Ericsson was a wooden side-wheel paddle steamer completed in 1852 and launched in New York City. Designed by the Swedish-American inventor John Ericsson, the vessel was notable for its propulsion system, which utilized a caloric engine (hot air engine) rather than a standard steam engine. The ship was intended to demonstrate the superiority of heated air over steam as a motive power, specifically regarding fuel efficiency and safety. Although the vessel successfully navigated under its own power, the engines proved too heavy and underpowered for commercial viability, leading to the ship's eventual conversion to steam power.

== Design and engineering ==
The construction of the Ericsson was driven by John Ericsson's desire to eliminate the dangers associated with high-pressure steam boilers, which frequently exploded during the mid-19th century. The ship's propulsion system consisted of four massive working cylinders, each 14 ft in diameter, paired with four supply cylinders of 11.5 ft in diameter. The pistons had a stroke of 6 ft. The engine operated on the principle of expanding air via heat; air was compressed into a reservoir, heated to increase pressure, and then admitted to the working cylinders to drive the pistons. A key feature of the design was the "regenerator" (a wire mesh heat exchanger), which attempted to capture heat from the escaping air to warm the incoming air, theoretically maximizing fuel efficiency.

== Launch and construction ==
The hull was built by the shipyard of Perine, Patterson, and Stack in Williamsburg, New York. The vessel measured approximately 250 ft in length with a beam of 40 ft and a depth of hold of 27 ft. The total cost of the ship was reported to be approximately $500,000, financed by a group of investors led by John B. Kitching who formed the New York and Havre Company. The ship was launched on September 15, 1852, in a public ceremony witnessed by approximately 10,000 spectators.

== Sea trials and performance ==
On January 11, 1853, the Ericsson undertook a trial trip from New York Harbor to Sandy Hook with members of the press and the New York City Council aboard. During this trial, the engines produced enough power to propel the ship at a speed of approximately 8 to 9 mph. While the mechanism operated smoothly and the consumption of anthracite coal was significantly lower than that of comparable steamships—reported at roughly 6 tons per 24 hours compared to 50 or 60 tons for steam—the speed was insufficient for the vessel's intended role as a transatlantic packet ship. Engineers noted that the massive size of the cylinders limited the engine's speed to roughly 9 revolutions per minute. The ship ran flawlessly for 73 hours.
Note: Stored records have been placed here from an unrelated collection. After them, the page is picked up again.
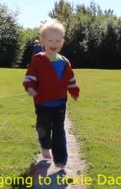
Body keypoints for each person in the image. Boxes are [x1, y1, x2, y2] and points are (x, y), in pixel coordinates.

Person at [22, 19, 80, 169]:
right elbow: (30, 77)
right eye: (50, 40)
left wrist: (74, 90)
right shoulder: (38, 60)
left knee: (59, 131)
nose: (54, 43)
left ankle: (60, 159)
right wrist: (30, 87)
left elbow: (70, 79)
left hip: (60, 103)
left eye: (57, 40)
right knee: (43, 127)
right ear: (42, 41)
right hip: (42, 103)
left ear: (62, 42)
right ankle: (45, 145)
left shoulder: (64, 62)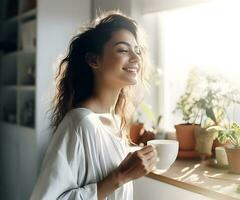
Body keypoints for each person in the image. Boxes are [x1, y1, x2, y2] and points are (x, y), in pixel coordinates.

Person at [31, 11, 157, 200]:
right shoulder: (80, 123)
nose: (136, 58)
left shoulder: (116, 120)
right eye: (123, 50)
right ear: (94, 60)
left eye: (137, 50)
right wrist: (121, 176)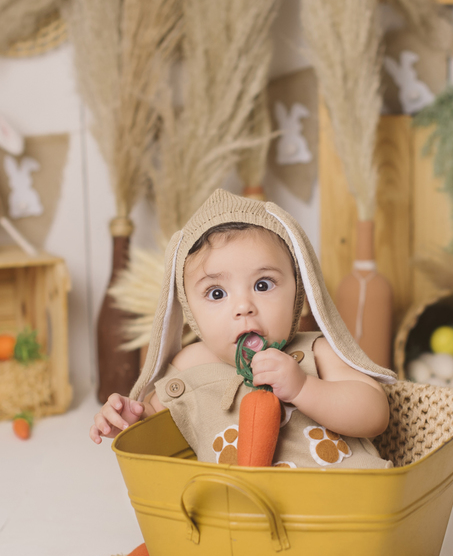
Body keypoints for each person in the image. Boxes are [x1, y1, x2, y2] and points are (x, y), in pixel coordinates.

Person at [89, 189, 393, 470]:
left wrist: (304, 388)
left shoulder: (317, 351)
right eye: (217, 293)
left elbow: (375, 414)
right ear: (189, 308)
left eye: (263, 285)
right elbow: (156, 429)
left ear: (299, 293)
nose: (243, 306)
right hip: (242, 513)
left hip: (344, 503)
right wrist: (129, 419)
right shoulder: (189, 366)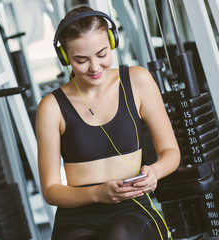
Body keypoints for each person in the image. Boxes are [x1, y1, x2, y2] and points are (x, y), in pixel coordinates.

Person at [35, 6, 180, 240]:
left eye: (102, 55)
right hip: (76, 216)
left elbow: (171, 152)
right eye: (81, 60)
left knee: (118, 236)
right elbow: (51, 190)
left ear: (112, 42)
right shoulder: (51, 107)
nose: (94, 67)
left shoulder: (138, 81)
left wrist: (155, 172)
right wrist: (97, 194)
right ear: (65, 58)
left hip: (130, 208)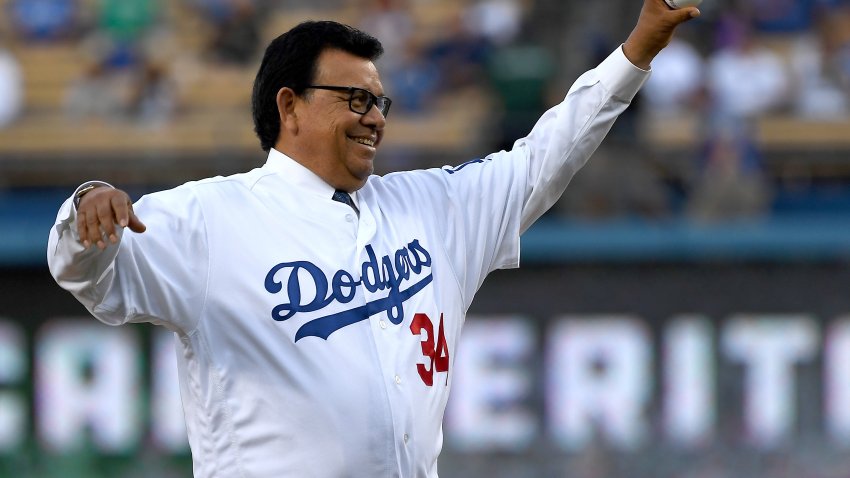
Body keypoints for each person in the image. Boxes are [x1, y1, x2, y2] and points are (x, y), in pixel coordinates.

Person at [47, 2, 699, 476]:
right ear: (290, 105)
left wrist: (634, 53)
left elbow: (543, 156)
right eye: (355, 99)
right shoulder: (212, 217)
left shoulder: (431, 206)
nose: (375, 117)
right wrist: (84, 213)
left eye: (381, 102)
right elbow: (90, 276)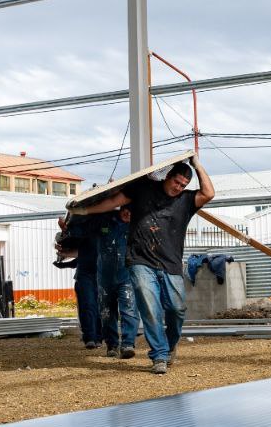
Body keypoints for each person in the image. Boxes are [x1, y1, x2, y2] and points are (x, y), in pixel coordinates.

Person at [69, 156, 214, 374]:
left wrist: (198, 165)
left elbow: (209, 193)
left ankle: (170, 344)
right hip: (140, 261)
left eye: (183, 185)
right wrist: (85, 210)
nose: (179, 187)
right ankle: (159, 356)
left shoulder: (185, 200)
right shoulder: (143, 189)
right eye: (176, 182)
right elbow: (113, 201)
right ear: (168, 176)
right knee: (150, 307)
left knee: (176, 309)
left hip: (171, 264)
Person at [96, 205, 139, 359]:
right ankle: (112, 345)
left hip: (127, 275)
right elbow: (82, 231)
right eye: (125, 208)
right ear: (119, 208)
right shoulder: (104, 222)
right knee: (107, 312)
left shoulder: (138, 227)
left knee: (129, 309)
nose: (128, 212)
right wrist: (67, 229)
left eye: (131, 209)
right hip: (105, 277)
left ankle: (128, 344)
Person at [57, 213, 102, 349]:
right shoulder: (81, 226)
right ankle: (90, 337)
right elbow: (79, 252)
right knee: (88, 305)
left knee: (99, 306)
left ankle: (98, 337)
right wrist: (65, 230)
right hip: (86, 273)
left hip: (101, 272)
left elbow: (78, 253)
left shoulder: (106, 223)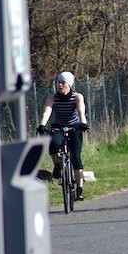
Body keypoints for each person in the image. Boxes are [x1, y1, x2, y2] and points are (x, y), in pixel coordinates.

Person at [37, 71, 89, 201]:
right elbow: (47, 111)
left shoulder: (77, 97)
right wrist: (42, 125)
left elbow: (81, 110)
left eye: (63, 83)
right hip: (58, 125)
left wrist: (83, 123)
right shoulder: (53, 98)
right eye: (58, 82)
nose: (60, 85)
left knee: (76, 157)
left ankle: (79, 189)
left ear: (69, 85)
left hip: (74, 127)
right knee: (53, 145)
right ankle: (57, 166)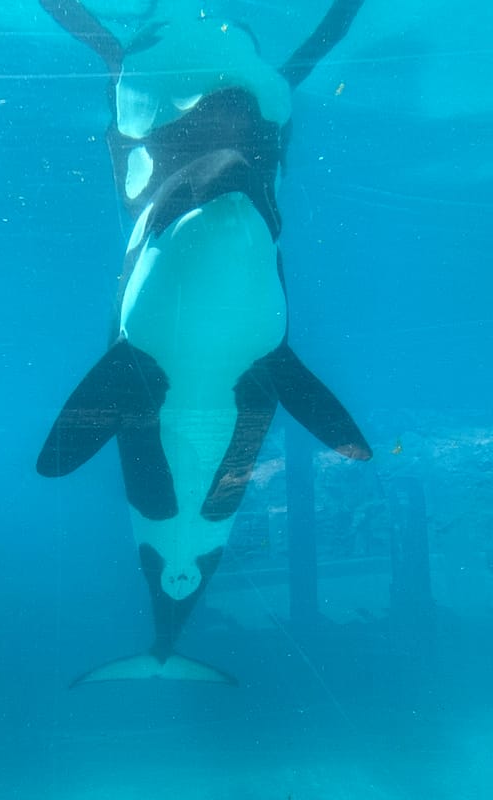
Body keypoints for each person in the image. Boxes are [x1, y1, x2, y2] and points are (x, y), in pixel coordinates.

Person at [37, 0, 371, 684]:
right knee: (182, 552)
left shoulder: (146, 334)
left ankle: (167, 640)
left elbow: (58, 457)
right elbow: (59, 458)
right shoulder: (238, 322)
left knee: (181, 554)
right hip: (235, 363)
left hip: (164, 359)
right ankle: (165, 639)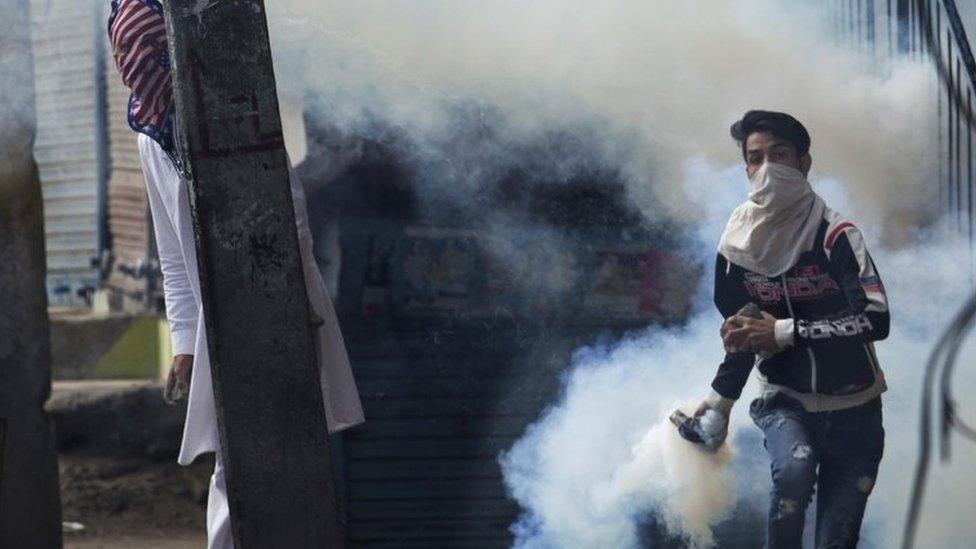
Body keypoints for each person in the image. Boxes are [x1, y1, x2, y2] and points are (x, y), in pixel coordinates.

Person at [107, 1, 365, 547]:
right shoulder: (150, 136)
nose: (129, 60)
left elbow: (285, 210)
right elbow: (173, 257)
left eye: (139, 47)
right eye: (121, 48)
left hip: (271, 308)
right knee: (241, 462)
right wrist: (183, 344)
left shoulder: (226, 105)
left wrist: (294, 300)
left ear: (166, 47)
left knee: (275, 456)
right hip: (216, 326)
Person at [694, 110, 889, 548]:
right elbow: (746, 335)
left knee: (837, 540)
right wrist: (718, 404)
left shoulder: (837, 235)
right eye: (755, 158)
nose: (767, 168)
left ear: (803, 163)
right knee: (794, 473)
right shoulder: (735, 244)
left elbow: (876, 319)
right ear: (745, 167)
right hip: (786, 401)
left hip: (856, 407)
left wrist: (785, 332)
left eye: (779, 155)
== Sinking and conversion ==
Despite the successful demonstration of the mechanical principle, the caloric engines were commercially impractical due to their immense weight and bulk relative to the power generated. In April 1854, while returning from a trip to Washington, D.C., the Ericsson encountered a squall near Jersey City. A coal port had been left open to facilitate waste removal, and the vessel took on water and sank in shallow water. The ship was subsequently raised, but the heavy caloric engines were removed to reduce the vessel's draft. They were replaced with inclined steam engines, and the Ericsson operated as a conventional steamer until it was wrecked in November 1892, when blown aground at the entrance to Barkley Sound, British Columbia, Canada.